§ **What you need to do**
From the first line to the last, please reproduce the material exactly, skipping the pictures.

§ **Data below**
++++++++
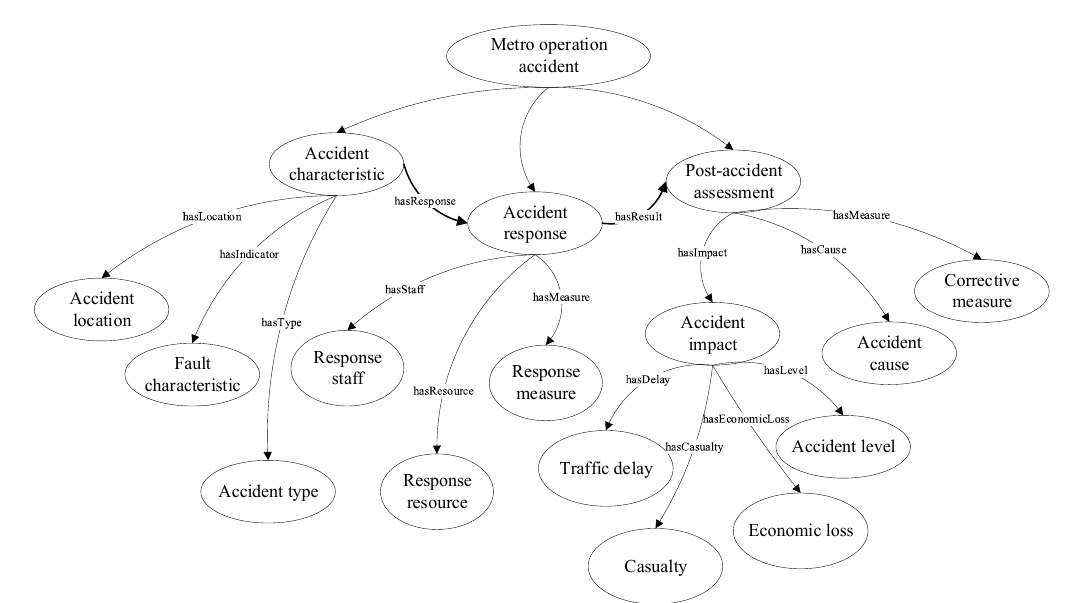
Figure 3. The top-level ontological model for metro accidents.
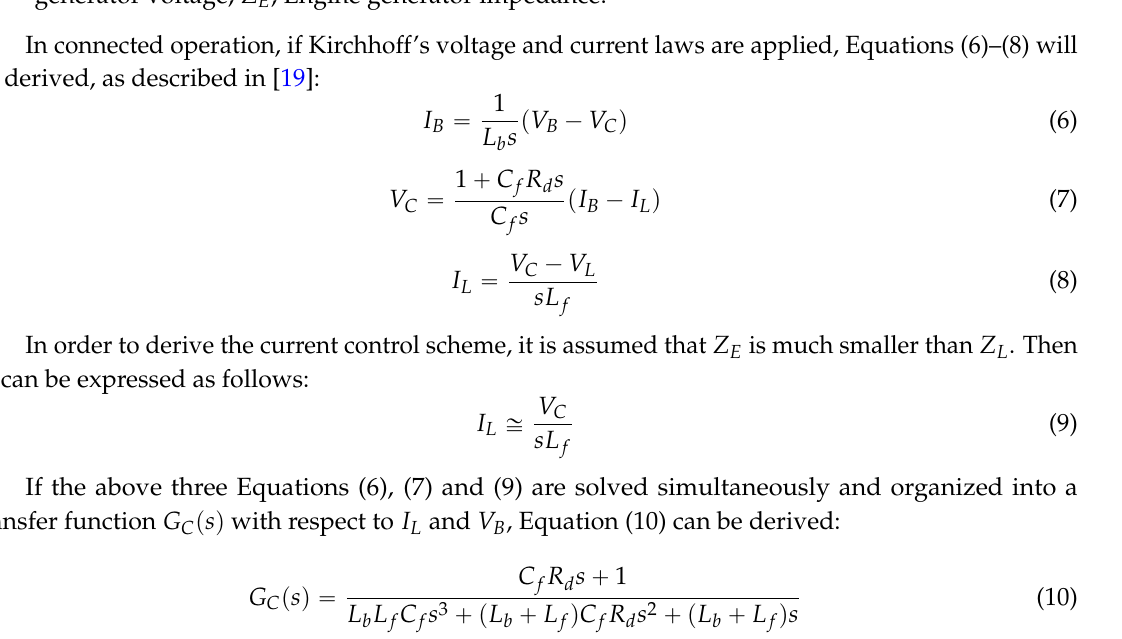
Figure 5. Current controller closed ‐ loop block diagram.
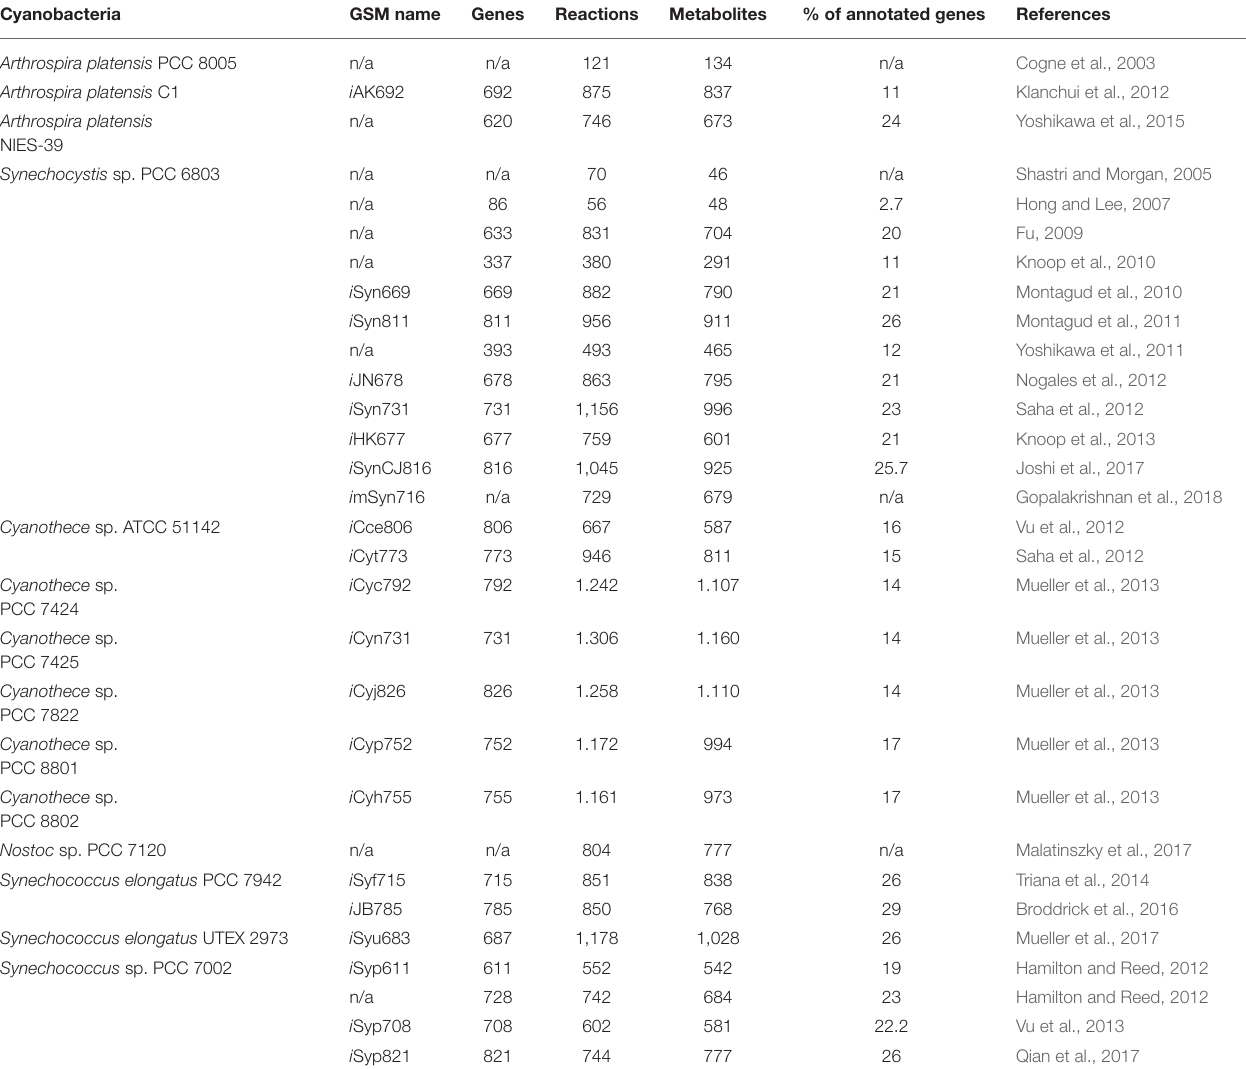
TABLE 2 | GSMs described for cyanobacterial strains.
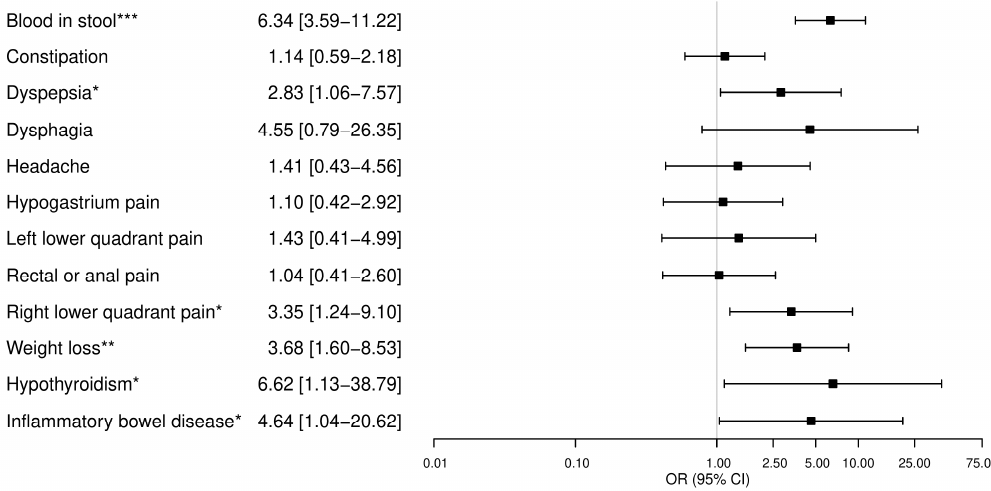
Figure 4. Multivariate logistic regression analysis. Dependent model: the initial post with at least one harmful answer (coded as one). The results are presented as odds ratio [95% confidence interval]. CI: Confidence Interval, OR: Odds Ratio, * p -value < 0.05, ** p -value < 0.01, *** p -value <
++++++++
§ **Reply to the exercise**
Figure 3. The top-level ontological model for metro accidents.
Figure 5. Current controller closed ‐ loop block diagram.
TABLE 2 | GSMs described for cyanobacterial strains.
Figure 4. Multivariate logistic regression analysis. Dependent model: the initial post with at least one harmful answer (coded as one). The results are presented as odds ratio [95% confidence interval]. CI: Confidence Interval, OR: Odds Ratio, * p -value < 0.05, ** p -value < 0.01, *** p -value <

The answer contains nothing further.